In response to a thread my lovely and talented sister Rachael wrote over at Skillful Creamery, I've been thinking about race and race relations.
I suppose that folks should be called what they want, but there are some cases that this causes real strife. The residents of Macedonia really hacked off the Greeks when they started claiming they were Macedonian; Greece claims that Macedonia is actually a province in Greece, that Phillip (and Alexander the Great) were from there, and the people who live there are Macedonian, and their neighbors ill-advised name was wrong - although they have no problems with the country as a political entity, just the name.
By the same token, I've sometimes had difficulty with the idea of African-American taken to mean black citizens of the U.S.
Africa is a continent, America is a different continent and to hyphenate them seems like a contradiction in terms.
My mother, in the above entry, states that white America is in the majority. This kind of analysis may run the risk of creating greater dissent; my friend Steve Kacir, who is a Doctor of Biology at some University somewhere, has written an excellent article arguing that the concept of race is only useful biologically when describing the divergent evolution of speciation, where one species becomes two.
For humans, it's also useful to describe someone (so they'll be recognized by your friend who is picking up your friend Keiko at the train station while you make dinner, for example). We might want to say: She's a short Japanese girl, about five-two, with purple hair up in ponytails. She looks like a Virtua Fighter, only without the skin tight leather outfit. Just ignore her if she says "And stay down!" or "Finish him!"
Note: Keiko actually does this. She thinks it is hilarious. So do I.
Implicit in the above description is the idea that Keiko will have Asian features - slightly concave teeth, an extra fatty pad underneath the eyebrow, dark, straight hair, etc.
That's pretty useful; trying to tell Chris what Keiko looks like without mentioning her race would be a serious challenge.

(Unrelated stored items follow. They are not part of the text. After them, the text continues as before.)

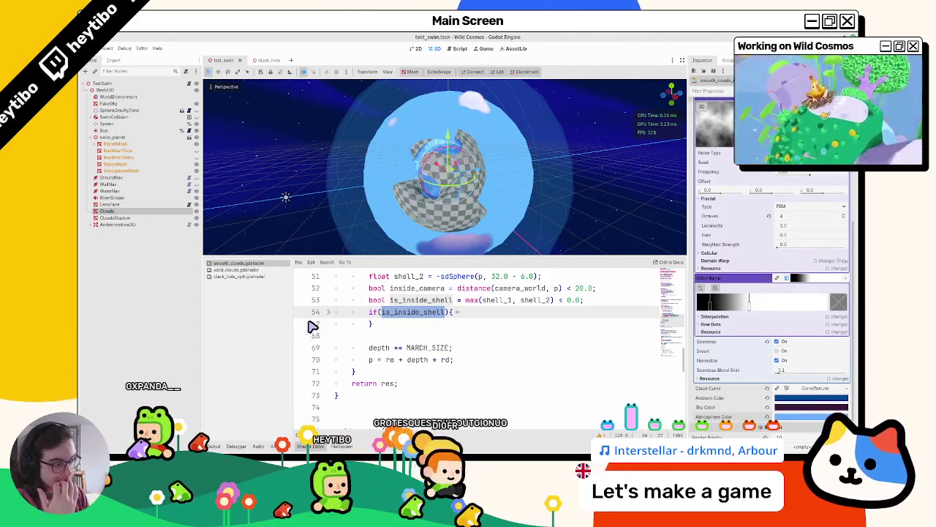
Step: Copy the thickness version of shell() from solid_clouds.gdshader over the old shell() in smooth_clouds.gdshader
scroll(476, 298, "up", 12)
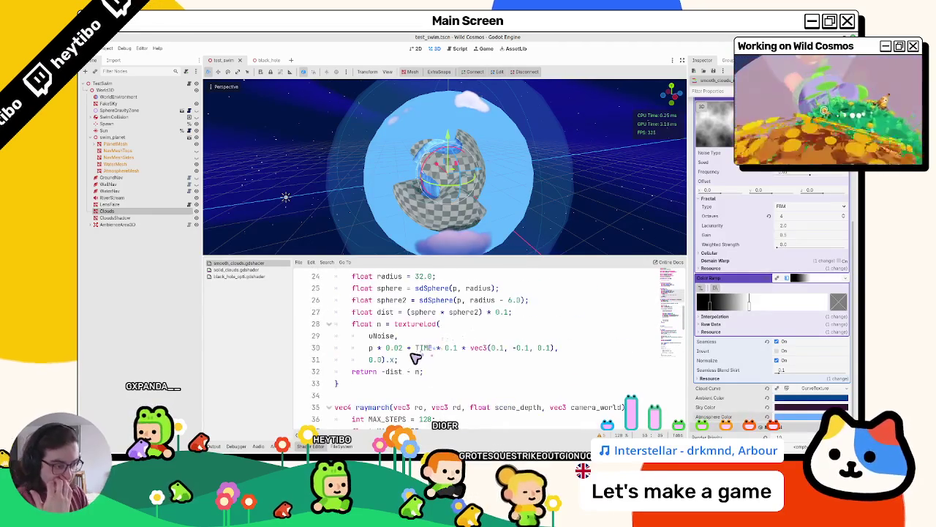
left_click(256, 270)
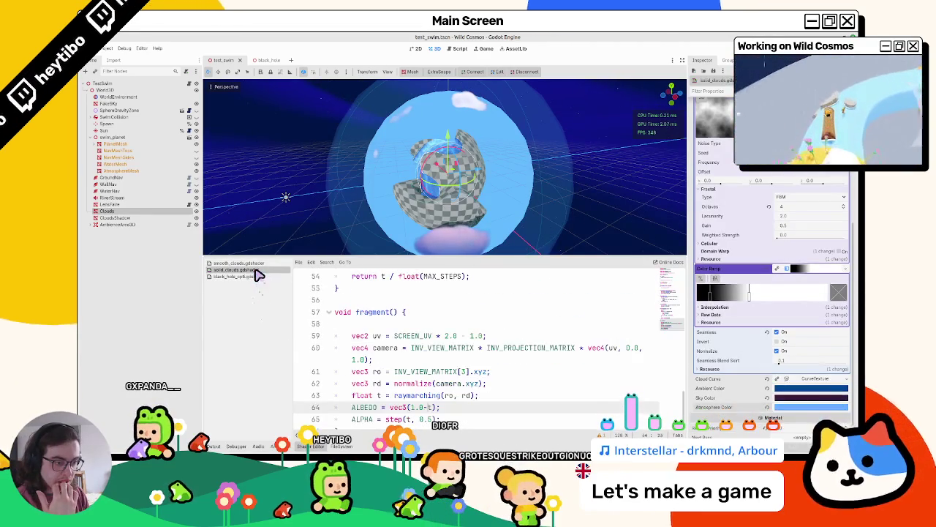
scroll(323, 327, "up", 10)
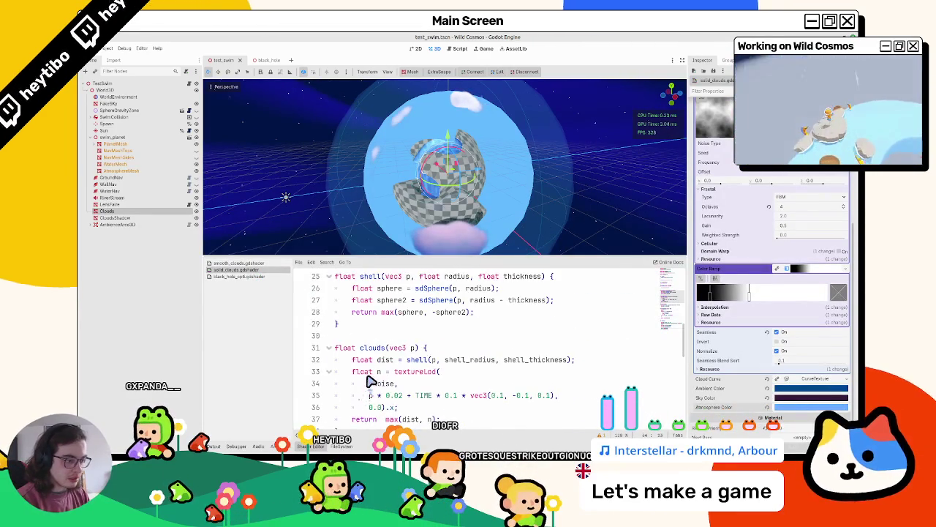
left_click_drag(360, 361, 305, 318)
left_click(269, 262)
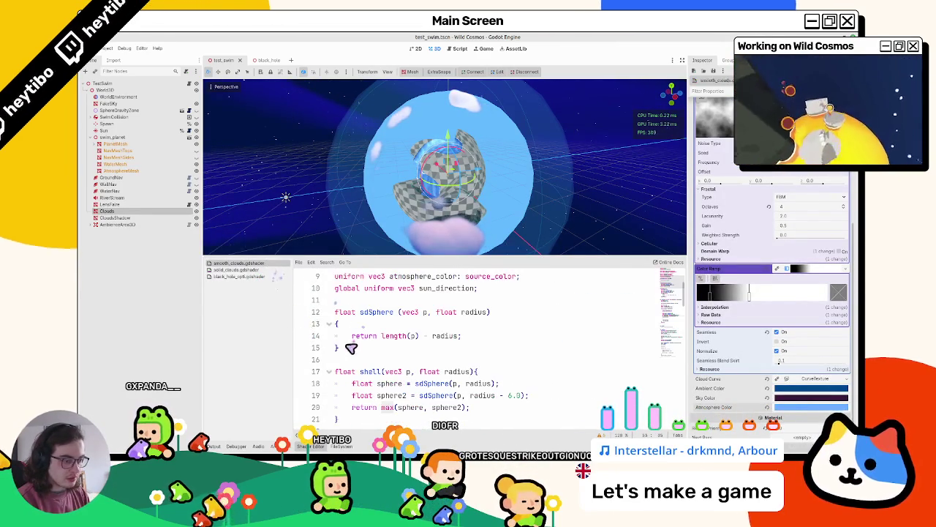
left_click_drag(341, 349, 315, 320)
left_click_drag(354, 422, 315, 372)
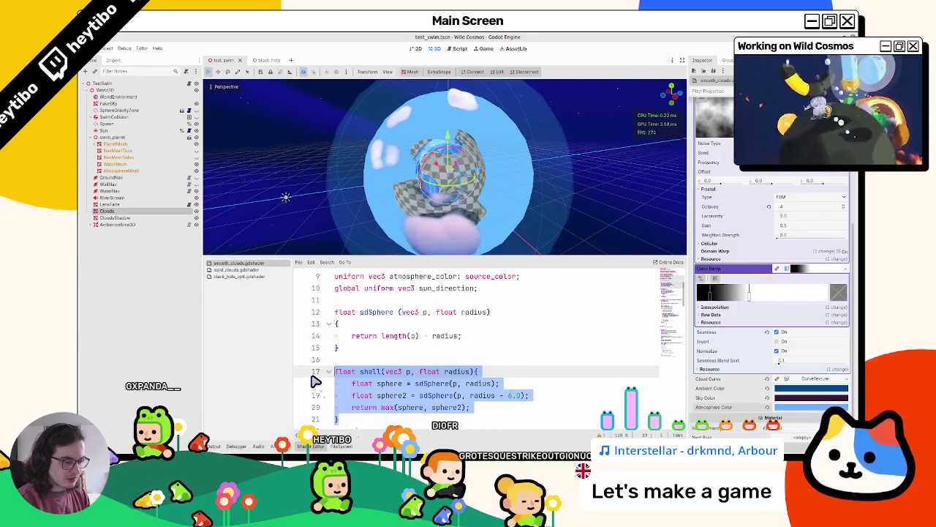
type("float shell(vec3 p, float radius, float thickness) { \tfloat sphere = sdSphere(p, radius); \tfloat sphere2 = sdSphere(p, radius - thickness); \treturn max(sphere, -sphere2); }")
Step: Compare the old and new shell() versions with undo/redo, ending on the thickness version
key("ctrl+z")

If she was named Lisa Graf (as a Korean friend of mine from High School is), then the problem becomes nearly intractable.
To that end, we can agree that it's okay to use just about any non-denigrating term of description to describe someone.
The problem comes in when we try to define the term "denigrating" in a universal way.
If we allow relativism to govern the definition then we have abandoned language as a method of communication. For example, if we say that what's denigrating depends on the point of view of the individual, and each person has their own idea of what denigrating is and we have to respect each person's view and interpretation - as Lacan and Derrida suggest we get to do - then we can suddenly no longer communicate, because our words don't mean the same thing.
This has actually happened within living memory in the United States, where the term Negro was favored because it was the scientific term and free from bias. This got replaced by black, then African-American then People of Color.
As a side note, Mercy was hot! She was totally smokin', but she was one of Mara's friends and in the "little sister's friends" category instead of the "totally smokin' babe" category. She's my age or maybe even older, but for some reason was in Mara's grade. Alas and alack, now she's married and has a baby.